»»

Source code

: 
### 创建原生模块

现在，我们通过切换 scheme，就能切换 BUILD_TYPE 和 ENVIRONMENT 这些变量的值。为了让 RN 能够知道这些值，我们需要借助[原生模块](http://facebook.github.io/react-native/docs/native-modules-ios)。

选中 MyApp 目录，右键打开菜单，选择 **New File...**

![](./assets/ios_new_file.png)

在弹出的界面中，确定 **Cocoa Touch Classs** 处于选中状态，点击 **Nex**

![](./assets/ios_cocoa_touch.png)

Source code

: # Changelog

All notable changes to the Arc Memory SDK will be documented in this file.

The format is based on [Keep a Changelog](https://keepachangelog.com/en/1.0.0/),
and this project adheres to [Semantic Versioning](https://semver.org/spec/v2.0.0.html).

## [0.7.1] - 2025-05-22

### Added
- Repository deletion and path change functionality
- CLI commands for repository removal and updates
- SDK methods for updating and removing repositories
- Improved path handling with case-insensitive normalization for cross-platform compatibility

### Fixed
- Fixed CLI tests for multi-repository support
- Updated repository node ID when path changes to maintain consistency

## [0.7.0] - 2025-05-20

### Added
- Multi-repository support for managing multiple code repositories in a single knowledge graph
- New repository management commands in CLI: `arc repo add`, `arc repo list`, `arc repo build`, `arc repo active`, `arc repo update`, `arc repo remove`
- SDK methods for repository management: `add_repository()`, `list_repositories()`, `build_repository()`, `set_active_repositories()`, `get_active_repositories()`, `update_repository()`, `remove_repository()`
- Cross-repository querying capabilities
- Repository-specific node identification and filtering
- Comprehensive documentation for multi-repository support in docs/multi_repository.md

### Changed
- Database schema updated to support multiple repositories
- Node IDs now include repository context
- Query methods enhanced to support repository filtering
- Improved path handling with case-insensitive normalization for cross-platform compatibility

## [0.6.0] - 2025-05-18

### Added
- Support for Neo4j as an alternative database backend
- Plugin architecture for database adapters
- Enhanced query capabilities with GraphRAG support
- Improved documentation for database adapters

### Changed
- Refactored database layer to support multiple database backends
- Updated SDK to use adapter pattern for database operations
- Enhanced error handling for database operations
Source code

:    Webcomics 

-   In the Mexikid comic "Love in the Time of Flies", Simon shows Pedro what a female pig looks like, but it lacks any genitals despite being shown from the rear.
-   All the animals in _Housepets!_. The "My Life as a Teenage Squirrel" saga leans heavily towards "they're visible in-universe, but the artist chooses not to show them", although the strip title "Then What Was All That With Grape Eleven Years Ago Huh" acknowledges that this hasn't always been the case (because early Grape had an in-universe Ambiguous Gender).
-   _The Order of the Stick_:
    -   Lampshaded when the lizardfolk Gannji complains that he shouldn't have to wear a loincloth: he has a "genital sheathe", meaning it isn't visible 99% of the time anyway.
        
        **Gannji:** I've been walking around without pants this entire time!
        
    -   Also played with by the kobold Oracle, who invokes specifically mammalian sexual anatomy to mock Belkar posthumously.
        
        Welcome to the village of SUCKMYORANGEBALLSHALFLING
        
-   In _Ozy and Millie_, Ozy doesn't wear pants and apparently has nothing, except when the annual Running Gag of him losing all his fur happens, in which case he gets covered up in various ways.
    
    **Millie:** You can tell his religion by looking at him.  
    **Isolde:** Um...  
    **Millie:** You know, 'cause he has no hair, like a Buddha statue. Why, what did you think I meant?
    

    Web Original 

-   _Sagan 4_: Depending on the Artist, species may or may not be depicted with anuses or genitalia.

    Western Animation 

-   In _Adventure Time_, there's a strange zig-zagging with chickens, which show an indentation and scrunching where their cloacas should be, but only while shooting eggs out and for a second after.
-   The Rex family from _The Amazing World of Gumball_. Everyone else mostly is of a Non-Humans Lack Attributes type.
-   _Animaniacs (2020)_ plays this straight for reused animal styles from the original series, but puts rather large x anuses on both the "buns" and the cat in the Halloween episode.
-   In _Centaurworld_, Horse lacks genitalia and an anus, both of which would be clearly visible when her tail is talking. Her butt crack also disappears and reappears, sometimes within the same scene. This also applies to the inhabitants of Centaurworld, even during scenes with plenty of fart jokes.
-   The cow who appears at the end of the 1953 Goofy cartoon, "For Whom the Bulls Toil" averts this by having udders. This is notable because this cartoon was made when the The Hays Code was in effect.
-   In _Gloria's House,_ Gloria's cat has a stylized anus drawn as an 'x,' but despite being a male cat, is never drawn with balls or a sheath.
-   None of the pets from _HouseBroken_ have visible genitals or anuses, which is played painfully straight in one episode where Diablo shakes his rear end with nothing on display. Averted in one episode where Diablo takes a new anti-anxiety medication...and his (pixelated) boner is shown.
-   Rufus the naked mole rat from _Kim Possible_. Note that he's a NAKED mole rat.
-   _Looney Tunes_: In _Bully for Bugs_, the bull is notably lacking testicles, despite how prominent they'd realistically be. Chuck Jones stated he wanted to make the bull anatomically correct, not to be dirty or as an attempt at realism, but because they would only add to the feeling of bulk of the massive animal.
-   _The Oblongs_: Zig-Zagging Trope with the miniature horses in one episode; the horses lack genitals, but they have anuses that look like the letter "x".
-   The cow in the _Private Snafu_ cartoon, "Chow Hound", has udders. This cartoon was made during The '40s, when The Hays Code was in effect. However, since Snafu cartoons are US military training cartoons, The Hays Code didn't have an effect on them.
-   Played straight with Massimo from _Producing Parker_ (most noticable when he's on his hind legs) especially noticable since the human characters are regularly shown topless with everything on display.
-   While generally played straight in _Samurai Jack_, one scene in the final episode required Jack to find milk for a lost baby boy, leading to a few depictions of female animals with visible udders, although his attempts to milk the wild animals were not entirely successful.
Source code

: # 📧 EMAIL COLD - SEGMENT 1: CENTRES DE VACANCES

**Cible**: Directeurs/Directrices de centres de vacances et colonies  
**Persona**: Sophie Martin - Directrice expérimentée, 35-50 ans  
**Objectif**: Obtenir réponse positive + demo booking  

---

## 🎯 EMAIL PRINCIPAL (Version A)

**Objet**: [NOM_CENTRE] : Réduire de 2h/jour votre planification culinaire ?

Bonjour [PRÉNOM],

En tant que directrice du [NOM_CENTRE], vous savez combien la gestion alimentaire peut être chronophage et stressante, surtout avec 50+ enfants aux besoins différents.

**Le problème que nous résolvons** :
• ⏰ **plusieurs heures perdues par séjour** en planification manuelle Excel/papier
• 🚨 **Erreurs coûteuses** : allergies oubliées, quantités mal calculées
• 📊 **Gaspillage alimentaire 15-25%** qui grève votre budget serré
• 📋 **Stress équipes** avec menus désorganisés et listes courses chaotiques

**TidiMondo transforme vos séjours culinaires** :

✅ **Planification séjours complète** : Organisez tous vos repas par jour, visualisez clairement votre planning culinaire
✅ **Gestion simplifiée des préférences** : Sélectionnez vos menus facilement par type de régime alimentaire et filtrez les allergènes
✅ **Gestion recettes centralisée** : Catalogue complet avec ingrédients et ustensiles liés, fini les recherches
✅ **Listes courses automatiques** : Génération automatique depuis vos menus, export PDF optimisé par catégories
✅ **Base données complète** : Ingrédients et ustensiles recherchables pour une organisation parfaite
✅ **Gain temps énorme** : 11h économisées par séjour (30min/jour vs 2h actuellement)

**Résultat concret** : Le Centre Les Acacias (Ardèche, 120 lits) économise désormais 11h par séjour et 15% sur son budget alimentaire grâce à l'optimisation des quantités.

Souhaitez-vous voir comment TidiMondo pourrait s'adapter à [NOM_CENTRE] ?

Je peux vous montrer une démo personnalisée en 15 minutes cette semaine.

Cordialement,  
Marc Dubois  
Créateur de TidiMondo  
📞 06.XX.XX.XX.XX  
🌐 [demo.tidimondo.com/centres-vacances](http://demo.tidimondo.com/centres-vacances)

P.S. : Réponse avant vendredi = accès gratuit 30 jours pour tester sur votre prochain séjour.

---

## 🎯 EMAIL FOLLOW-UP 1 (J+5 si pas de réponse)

««

= Exercise =
An exact, complete copy of the lines above from the one with "- Refactored database" through the one with "a second after." is the whole answer.

= Answer to this task =
- Refactored database layer to support multiple database backends
- Updated SDK to use adapter pattern for database operations
- Enhanced error handling for database operations
Source code

:    Webcomics 

-   In the Mexikid comic "Love in the Time of Flies", Simon shows Pedro what a female pig looks like, but it lacks any genitals despite being shown from the rear.
-   All the animals in _Housepets!_. The "My Life as a Teenage Squirrel" saga leans heavily towards "they're visible in-universe, but the artist chooses not to show them", although the strip title "Then What Was All That With Grape Eleven Years Ago Huh" acknowledges that this hasn't always been the case (because early Grape had an in-universe Ambiguous Gender).
-   _The Order of the Stick_:
    -   Lampshaded when the lizardfolk Gannji complains that he shouldn't have to wear a loincloth: he has a "genital sheathe", meaning it isn't visible 99% of the time anyway.
        
        **Gannji:** I've been walking around without pants this entire time!
        
    -   Also played with by the kobold Oracle, who invokes specifically mammalian sexual anatomy to mock Belkar posthumously.
        
        Welcome to the village of SUCKMYORANGEBALLSHALFLING
        
-   In _Ozy and Millie_, Ozy doesn't wear pants and apparently has nothing, except when the annual Running Gag of him losing all his fur happens, in which case he gets covered up in various ways.
    
    **Millie:** You can tell his religion by looking at him.  
    **Isolde:** Um...  
    **Millie:** You know, 'cause he has no hair, like a Buddha statue. Why, what did you think I meant?
    

    Web Original 

-   _Sagan 4_: Depending on the Artist, species may or may not be depicted with anuses or genitalia.

    Western Animation 

-   In _Adventure Time_, there's a strange zig-zagging with chickens, which show an indentation and scrunching where their cloacas should be, but only while shooting eggs out and for a second after.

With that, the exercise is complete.